## PROBLEM TO WORK ON
For the records below, print the lines from the line with "photomicrograph demonstrates no" through the line with "no significant protein" exactly as written; include both end lines and exclude the rest.

## SUPPLIED DATA

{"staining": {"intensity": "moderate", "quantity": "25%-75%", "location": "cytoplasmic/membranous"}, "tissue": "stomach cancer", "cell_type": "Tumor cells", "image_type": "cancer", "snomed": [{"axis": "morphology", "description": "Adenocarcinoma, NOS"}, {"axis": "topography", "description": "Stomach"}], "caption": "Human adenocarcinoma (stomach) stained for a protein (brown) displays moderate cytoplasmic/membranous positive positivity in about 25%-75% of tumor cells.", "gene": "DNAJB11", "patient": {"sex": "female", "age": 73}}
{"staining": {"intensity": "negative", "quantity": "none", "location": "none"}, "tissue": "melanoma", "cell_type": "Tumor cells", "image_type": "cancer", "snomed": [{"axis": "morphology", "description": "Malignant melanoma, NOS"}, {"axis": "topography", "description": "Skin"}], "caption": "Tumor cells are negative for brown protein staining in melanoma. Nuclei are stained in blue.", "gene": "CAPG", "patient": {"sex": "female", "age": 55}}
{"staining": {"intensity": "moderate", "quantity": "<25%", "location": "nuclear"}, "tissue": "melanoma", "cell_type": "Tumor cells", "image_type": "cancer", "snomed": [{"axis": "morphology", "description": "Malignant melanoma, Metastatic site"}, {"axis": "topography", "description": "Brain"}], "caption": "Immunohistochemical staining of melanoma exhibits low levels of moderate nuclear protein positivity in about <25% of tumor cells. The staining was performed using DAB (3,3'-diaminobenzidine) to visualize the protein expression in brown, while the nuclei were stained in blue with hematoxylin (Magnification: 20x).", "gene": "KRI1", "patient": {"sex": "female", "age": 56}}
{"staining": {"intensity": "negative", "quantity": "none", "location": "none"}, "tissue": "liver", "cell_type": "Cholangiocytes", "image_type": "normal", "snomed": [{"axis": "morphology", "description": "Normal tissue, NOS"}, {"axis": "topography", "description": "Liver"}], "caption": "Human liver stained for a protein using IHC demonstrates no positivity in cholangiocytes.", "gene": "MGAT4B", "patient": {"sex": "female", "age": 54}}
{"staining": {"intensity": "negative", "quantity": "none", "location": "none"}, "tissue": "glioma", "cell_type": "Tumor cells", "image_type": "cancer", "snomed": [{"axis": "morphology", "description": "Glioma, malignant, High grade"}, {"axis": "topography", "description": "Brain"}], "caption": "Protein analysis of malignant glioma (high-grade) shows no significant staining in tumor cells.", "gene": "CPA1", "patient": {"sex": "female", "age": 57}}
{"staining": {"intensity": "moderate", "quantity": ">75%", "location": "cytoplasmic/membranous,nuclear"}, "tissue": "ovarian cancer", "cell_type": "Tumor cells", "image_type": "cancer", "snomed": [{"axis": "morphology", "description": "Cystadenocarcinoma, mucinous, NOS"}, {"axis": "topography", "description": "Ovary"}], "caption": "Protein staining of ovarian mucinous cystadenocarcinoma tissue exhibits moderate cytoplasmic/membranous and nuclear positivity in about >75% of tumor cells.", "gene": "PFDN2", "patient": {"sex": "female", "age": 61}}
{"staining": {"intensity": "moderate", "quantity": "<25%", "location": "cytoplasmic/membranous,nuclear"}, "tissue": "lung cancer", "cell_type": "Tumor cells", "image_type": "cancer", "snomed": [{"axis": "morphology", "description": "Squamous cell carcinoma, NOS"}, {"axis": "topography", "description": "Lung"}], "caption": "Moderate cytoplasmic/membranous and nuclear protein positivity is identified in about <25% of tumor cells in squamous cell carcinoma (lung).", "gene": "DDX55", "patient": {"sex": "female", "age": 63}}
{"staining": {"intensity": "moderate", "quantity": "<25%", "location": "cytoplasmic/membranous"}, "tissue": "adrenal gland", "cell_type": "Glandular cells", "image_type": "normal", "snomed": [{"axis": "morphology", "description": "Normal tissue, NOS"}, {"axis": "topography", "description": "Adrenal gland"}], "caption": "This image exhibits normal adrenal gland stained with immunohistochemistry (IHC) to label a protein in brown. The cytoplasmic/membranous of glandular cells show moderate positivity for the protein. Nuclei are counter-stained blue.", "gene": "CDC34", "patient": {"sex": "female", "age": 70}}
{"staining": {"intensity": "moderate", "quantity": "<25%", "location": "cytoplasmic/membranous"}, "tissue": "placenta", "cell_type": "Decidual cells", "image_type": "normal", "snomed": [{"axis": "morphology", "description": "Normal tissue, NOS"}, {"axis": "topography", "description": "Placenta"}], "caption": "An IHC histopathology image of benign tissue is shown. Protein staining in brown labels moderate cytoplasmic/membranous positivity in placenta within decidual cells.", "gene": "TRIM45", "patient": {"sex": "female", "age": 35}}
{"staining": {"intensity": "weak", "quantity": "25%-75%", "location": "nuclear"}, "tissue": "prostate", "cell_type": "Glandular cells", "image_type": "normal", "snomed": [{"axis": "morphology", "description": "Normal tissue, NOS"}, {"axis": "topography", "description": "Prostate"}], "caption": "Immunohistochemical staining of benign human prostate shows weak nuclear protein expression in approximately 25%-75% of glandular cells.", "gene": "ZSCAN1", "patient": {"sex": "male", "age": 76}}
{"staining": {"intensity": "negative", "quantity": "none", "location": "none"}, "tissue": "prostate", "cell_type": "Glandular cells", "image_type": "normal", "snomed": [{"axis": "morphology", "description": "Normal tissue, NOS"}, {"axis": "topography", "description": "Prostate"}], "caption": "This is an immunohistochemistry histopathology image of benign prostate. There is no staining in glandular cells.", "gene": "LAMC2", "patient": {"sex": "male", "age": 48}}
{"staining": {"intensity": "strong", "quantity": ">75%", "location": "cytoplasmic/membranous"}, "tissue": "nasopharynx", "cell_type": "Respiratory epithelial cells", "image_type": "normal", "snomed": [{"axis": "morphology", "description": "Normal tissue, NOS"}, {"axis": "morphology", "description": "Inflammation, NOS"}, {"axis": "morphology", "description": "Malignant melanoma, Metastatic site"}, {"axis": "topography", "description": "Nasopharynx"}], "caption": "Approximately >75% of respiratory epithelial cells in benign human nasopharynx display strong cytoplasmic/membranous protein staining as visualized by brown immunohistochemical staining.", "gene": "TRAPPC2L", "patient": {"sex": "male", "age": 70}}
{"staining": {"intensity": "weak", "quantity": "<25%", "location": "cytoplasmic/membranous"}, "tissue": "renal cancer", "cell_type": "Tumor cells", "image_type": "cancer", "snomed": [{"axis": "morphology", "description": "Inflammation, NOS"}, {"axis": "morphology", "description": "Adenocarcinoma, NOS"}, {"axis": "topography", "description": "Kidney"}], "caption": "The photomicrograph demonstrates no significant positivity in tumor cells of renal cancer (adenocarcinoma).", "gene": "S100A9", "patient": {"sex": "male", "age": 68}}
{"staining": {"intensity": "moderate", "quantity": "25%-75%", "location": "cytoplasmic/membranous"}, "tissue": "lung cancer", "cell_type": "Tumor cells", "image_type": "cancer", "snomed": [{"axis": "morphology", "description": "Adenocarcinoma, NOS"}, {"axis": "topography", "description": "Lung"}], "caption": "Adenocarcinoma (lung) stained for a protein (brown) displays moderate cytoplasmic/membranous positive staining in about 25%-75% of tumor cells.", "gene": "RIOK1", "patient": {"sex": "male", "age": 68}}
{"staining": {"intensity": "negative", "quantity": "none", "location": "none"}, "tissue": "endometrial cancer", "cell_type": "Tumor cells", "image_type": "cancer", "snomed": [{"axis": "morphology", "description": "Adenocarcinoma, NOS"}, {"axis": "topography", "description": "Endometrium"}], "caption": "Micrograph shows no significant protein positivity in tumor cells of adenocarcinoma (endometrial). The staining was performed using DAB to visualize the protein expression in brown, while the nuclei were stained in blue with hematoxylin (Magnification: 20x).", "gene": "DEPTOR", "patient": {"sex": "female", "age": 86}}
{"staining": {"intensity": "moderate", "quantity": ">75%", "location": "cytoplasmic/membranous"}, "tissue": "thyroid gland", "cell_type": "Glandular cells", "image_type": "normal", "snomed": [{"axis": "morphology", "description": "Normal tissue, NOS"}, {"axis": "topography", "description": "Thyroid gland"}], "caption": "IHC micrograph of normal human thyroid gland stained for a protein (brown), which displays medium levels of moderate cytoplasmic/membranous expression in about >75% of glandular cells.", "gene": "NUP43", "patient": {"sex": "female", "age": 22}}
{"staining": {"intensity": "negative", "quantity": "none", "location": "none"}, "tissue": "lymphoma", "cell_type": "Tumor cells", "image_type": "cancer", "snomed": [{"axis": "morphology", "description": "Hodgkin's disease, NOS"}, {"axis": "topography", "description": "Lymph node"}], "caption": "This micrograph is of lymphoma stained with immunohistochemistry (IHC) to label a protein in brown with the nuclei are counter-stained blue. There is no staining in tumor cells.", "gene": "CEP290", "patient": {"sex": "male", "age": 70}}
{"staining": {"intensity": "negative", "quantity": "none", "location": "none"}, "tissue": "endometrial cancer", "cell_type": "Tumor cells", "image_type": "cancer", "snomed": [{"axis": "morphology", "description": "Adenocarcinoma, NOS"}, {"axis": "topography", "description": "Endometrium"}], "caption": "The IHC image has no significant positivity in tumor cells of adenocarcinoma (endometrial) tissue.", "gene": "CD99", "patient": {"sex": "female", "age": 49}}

## TASK RESULT
{"staining": {"intensity": "weak", "quantity": "<25%", "location": "cytoplasmic/membranous"}, "tissue": "renal cancer", "cell_type": "Tumor cells", "image_type": "cancer", "snomed": [{"axis": "morphology", "description": "Inflammation, NOS"}, {"axis": "morphology", "description": "Adenocarcinoma, NOS"}, {"axis": "topography", "description": "Kidney"}], "caption": "The photomicrograph demonstrates no significant positivity in tumor cells of renal cancer (adenocarcinoma).", "gene": "S100A9", "patient": {"sex": "male", "age": 68}}
{"staining": {"intensity": "moderate", "quantity": "25%-75%", "location": "cytoplasmic/membranous"}, "tissue": "lung cancer", "cell_type": "Tumor cells", "image_type": "cancer", "snomed": [{"axis": "morphology", "description": "Adenocarcinoma, NOS"}, {"axis": "topography", "description": "Lung"}], "caption": "Adenocarcinoma (lung) stained for a protein (brown) displays moderate cytoplasmic/membranous positive staining in about 25%-75% of tumor cells.", "gene": "RIOK1", "patient": {"sex": "male", "age": 68}}
{"staining": {"intensity": "negative", "quantity": "none", "location": "none"}, "tissue": "endometrial cancer", "cell_type": "Tumor cells", "image_type": "cancer", "snomed": [{"axis": "morphology", "description": "Adenocarcinoma, NOS"}, {"axis": "topography", "description": "Endometrium"}], "caption": "Micrograph shows no significant protein positivity in tumor cells of adenocarcinoma (endometrial). The staining was performed using DAB to visualize the protein expression in brown, while the nuclei were stained in blue with hematoxylin (Magnification: 20x).", "gene": "DEPTOR", "patient": {"sex": "female", "age": 86}}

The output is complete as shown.